Rewrite every line of text in the entries below as a Markdown table with the columns "No." and "Line," numbering the lines in order and leaving out any blank ones.

(THE DATA)

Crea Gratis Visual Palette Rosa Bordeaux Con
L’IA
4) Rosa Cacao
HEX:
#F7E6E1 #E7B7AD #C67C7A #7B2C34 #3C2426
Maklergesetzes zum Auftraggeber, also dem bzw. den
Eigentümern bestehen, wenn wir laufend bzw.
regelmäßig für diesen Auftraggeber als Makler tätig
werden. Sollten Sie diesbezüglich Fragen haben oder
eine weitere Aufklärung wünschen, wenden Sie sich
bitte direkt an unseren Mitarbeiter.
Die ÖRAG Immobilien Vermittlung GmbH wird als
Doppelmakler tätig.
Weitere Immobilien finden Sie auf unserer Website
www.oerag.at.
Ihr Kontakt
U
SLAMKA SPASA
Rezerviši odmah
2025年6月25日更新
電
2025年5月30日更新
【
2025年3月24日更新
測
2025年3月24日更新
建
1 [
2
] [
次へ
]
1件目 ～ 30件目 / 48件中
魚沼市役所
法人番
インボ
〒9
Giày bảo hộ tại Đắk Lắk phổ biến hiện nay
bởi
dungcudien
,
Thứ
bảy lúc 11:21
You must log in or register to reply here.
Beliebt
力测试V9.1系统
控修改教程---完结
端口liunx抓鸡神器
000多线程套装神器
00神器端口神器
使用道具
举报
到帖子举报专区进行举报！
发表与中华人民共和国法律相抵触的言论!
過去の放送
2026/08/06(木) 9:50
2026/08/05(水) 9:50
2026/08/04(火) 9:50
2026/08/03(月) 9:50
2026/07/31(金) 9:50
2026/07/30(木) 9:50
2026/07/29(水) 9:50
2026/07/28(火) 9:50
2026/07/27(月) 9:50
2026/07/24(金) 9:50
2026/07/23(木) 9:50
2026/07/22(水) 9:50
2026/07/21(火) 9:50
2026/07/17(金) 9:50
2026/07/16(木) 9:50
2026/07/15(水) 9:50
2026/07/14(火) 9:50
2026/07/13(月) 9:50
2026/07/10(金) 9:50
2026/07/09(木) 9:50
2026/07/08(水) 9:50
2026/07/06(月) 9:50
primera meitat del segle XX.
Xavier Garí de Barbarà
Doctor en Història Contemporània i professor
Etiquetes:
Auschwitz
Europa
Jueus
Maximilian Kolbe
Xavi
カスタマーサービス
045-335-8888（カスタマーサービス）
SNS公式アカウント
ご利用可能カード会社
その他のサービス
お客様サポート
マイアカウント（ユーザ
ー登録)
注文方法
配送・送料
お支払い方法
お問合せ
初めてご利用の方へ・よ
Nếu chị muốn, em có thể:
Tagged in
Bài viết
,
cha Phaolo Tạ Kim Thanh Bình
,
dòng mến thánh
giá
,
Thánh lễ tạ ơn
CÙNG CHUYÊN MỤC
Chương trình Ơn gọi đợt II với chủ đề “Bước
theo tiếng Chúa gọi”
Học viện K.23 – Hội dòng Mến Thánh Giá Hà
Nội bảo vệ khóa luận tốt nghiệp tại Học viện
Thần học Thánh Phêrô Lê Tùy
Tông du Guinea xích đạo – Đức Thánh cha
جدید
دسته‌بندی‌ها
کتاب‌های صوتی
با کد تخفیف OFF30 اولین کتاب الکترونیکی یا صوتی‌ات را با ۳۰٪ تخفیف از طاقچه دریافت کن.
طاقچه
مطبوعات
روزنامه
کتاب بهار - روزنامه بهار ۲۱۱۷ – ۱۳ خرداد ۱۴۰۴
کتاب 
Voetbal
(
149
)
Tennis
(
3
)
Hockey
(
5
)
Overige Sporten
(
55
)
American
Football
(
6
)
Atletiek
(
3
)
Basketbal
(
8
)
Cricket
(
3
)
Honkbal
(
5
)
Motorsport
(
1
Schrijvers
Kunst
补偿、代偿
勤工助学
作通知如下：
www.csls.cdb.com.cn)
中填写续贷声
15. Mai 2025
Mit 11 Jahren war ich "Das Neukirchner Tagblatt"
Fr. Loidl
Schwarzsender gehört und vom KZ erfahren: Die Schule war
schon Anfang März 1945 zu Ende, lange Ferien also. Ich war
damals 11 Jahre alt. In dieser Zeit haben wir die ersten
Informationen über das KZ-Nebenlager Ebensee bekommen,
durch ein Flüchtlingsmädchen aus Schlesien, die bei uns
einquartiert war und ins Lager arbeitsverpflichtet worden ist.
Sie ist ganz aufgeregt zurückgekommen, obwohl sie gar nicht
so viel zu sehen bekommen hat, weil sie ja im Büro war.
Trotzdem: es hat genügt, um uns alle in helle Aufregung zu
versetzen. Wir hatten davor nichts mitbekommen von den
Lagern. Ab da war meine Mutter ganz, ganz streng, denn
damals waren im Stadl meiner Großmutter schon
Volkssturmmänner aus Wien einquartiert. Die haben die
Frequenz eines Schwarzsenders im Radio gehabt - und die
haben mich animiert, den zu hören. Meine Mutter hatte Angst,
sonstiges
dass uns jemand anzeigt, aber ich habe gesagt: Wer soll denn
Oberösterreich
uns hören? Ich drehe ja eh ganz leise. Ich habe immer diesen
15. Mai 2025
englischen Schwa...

(End THE DATA)

» RESPONSE BOX:
| No. | Line |
|---|---|
| 1 | Crea Gratis Visual Palette Rosa Bordeaux Con |
| 2 | L’IA |
| 3 | 4) Rosa Cacao |
| 4 | HEX: |
| 5 | #F7E6E1 #E7B7AD #C67C7A #7B2C34 #3C2426 |
| 6 | Maklergesetzes zum Auftraggeber, also dem bzw. den |
| 7 | Eigentümern bestehen, wenn wir laufend bzw. |
| 8 | regelmäßig für diesen Auftraggeber als Makler tätig |
| 9 | werden. Sollten Sie diesbezüglich Fragen haben oder |
| 10 | eine weitere Aufklärung wünschen, wenden Sie sich |
| 11 | bitte direkt an unseren Mitarbeiter. |
| 12 | Die ÖRAG Immobilien Vermittlung GmbH wird als |
| 13 | Doppelmakler tätig. |
| 14 | Weitere Immobilien finden Sie auf unserer Website |
| 15 | www.oerag.at. |
| 16 | Ihr Kontakt |
| 17 | U |
| 18 | SLAMKA SPASA |
| 19 | Rezerviši odmah |
| 20 | 2025年6月25日更新 |
| 21 | 電 |
| 22 | 2025年5月30日更新 |
| 23 | 【 |
| 24 | 2025年3月24日更新 |
| 25 | 測 |
| 26 | 2025年3月24日更新 |
| 27 | 建 |
| 28 | 1 [ |
| 29 | 2 |
| 30 | ] [ |
| 31 | 次へ |
| 32 | ] |
| 33 | 1件目 ～ 30件目 / 48件中 |
| 34 | 魚沼市役所 |
| 35 | 法人番 |
| 36 | インボ |
| 37 | 〒9 |
| 38 | Giày bảo hộ tại Đắk Lắk phổ biến hiện nay |
| 39 | bởi |
| 40 | dungcudien |
| 41 | , |
| 42 | Thứ |
| 43 | bảy lúc 11:21 |
| 44 | You must log in or register to reply here. |
| 45 | Beliebt |
| 46 | 力测试V9.1系统 |
| 47 | 控修改教程---完结 |
| 48 | 端口liunx抓鸡神器 |
| 49 | 000多线程套装神器 |
| 50 | 00神器端口神器 |
| 51 | 使用道具 |
| 52 | 举报 |
| 53 | 到帖子举报专区进行举报！ |
| 54 | 发表与中华人民共和国法律相抵触的言论! |
| 55 | 過去の放送 |
| 56 | 2026/08/06(木) 9:50 |
| 57 | 2026/08/05(水) 9:50 |
| 58 | 2026/08/04(火) 9:50 |
| 59 | 2026/08/03(月) 9:50 |
| 60 | 2026/07/31(金) 9:50 |
| 61 | 2026/07/30(木) 9:50 |
| 62 | 2026/07/29(水) 9:50 |
| 63 | 2026/07/28(火) 9:50 |
| 64 | 2026/07/27(月) 9:50 |
| 65 | 2026/07/24(金) 9:50 |
| 66 | 2026/07/23(木) 9:50 |
| 67 | 2026/07/22(水) 9:50 |
| 68 | 2026/07/21(火) 9:50 |
| 69 | 2026/07/17(金) 9:50 |
| 70 | 2026/07/16(木) 9:50 |
| 71 | 2026/07/15(水) 9:50 |
| 72 | 2026/07/14(火) 9:50 |
| 73 | 2026/07/13(月) 9:50 |
| 74 | 2026/07/10(金) 9:50 |
| 75 | 2026/07/09(木) 9:50 |
| 76 | 2026/07/08(水) 9:50 |
| 77 | 2026/07/06(月) 9:50 |
| 78 | primera meitat del segle XX. |
| 79 | Xavier Garí de Barbarà |
| 80 | Doctor en Història Contemporània i professor |
| 81 | Etiquetes: |
| 82 | Auschwitz |
| 83 | Europa |
| 84 | Jueus |
| 85 | Maximilian Kolbe |
| 86 | Xavi |
| 87 | カスタマーサービス |
| 88 | 045-335-8888（カスタマーサービス） |
| 89 | SNS公式アカウント |
| 90 | ご利用可能カード会社 |
| 91 | その他のサービス |
| 92 | お客様サポート |
| 93 | マイアカウント（ユーザ |
| 94 | ー登録) |
| 95 | 注文方法 |
| 96 | 配送・送料 |
| 97 | お支払い方法 |
| 98 | お問合せ |
| 99 | 初めてご利用の方へ・よ |
| 100 | Nếu chị muốn, em có thể: |
| 101 | Tagged in |
| 102 | Bài viết |
| 103 | , |
| 104 | cha Phaolo Tạ Kim Thanh Bình |
| 105 | , |
| 106 | dòng mến thánh |
| 107 | giá |
| 108 | , |
| 109 | Thánh lễ tạ ơn |
| 110 | CÙNG CHUYÊN MỤC |
| 111 | Chương trình Ơn gọi đợt II với chủ đề “Bước |
| 112 | theo tiếng Chúa gọi” |
| 113 | Học viện K.23 – Hội dòng Mến Thánh Giá Hà |
| 114 | Nội bảo vệ khóa luận tốt nghiệp tại Học viện |
| 115 | Thần học Thánh Phêrô Lê Tùy |
| 116 | Tông du Guinea xích đạo – Đức Thánh cha |
| 117 | جدید |
| 118 | دسته‌بندی‌ها |
| 119 | کتاب‌های صوتی |
| 120 | با کد تخفیف OFF30 اولین کتاب الکترونیکی یا صوتی‌ات را با ۳۰٪ تخفیف از طاقچه دریافت کن. |
| 121 | طاقچه |
| 122 | مطبوعات |
| 123 | روزنامه |
| 124 | کتاب بهار - روزنامه بهار ۲۱۱۷ – ۱۳ خرداد ۱۴۰۴ |
| 125 | کتاب  |
| 126 | Voetbal |
| 127 | ( |
| 128 | 149 |
| 129 | ) |
| 130 | Tennis |
| 131 | ( |
| 132 | 3 |
| 133 | ) |
| 134 | Hockey |
| 135 | ( |
| 136 | 5 |
| 137 | ) |
| 138 | Overige Sporten |
| 139 | ( |
| 140 | 55 |
| 141 | ) |
| 142 | American |
| 143 | Football |
| 144 | ( |
| 145 | 6 |
| 146 | ) |
| 147 | Atletiek |
| 148 | ( |
| 149 | 3 |
| 150 | ) |
| 151 | Basketbal |
| 152 | ( |
| 153 | 8 |
| 154 | ) |
| 155 | Cricket |
| 156 | ( |
| 157 | 3 |
| 158 | ) |
| 159 | Honkbal |
| 160 | ( |
| 161 | 5 |
| 162 | ) |
| 163 | Motorsport |
| 164 | ( |
| 165 | 1 |
| 166 | Schrijvers |
| 167 | Kunst |
| 168 | 补偿、代偿 |
| 169 | 勤工助学 |
| 170 | 作通知如下： |
| 171 | www.csls.cdb.com.cn) |
| 172 | 中填写续贷声 |
| 173 | 15. Mai 2025 |
| 174 | Mit 11 Jahren war ich "Das Neukirchner Tagblatt" |
| 175 | Fr. Loidl |
| 176 | Schwarzsender gehört und vom KZ erfahren: Die Schule war |
| 177 | schon Anfang März 1945 zu Ende, lange Ferien also. Ich war |
| 178 | damals 11 Jahre alt. In dieser Zeit haben wir die ersten |
| 179 | Informationen über das KZ-Nebenlager Ebensee bekommen, |
| 180 | durch ein Flüchtlingsmädchen aus Schlesien, die bei uns |
| 181 | einquartiert war und ins Lager arbeitsverpflichtet worden ist. |
| 182 | Sie ist ganz aufgeregt zurückgekommen, obwohl sie gar nicht |
| 183 | so viel zu sehen bekommen hat, weil sie ja im Büro war. |
| 184 | Trotzdem: es hat genügt, um uns alle in helle Aufregung zu |
| 185 | versetzen. Wir hatten davor nichts mitbekommen von den |
| 186 | Lagern. Ab da war meine Mutter ganz, ganz streng, denn |
| 187 | damals waren im Stadl meiner Großmutter schon |
| 188 | Volkssturmmänner aus Wien einquartiert. Die haben die |
| 189 | Frequenz eines Schwarzsenders im Radio gehabt - und die |
| 190 | haben mich animiert, den zu hören. Meine Mutter hatte Angst, |
| 191 | sonstiges |
| 192 | dass uns jemand anzeigt, aber ich habe gesagt: Wer soll denn |
| 193 | Oberösterreich |
| 194 | uns hören? Ich drehe ja eh ganz leise. Ich habe immer diesen |
| 195 | 15. Mai 2025 |
| 196 | englischen Schwa... |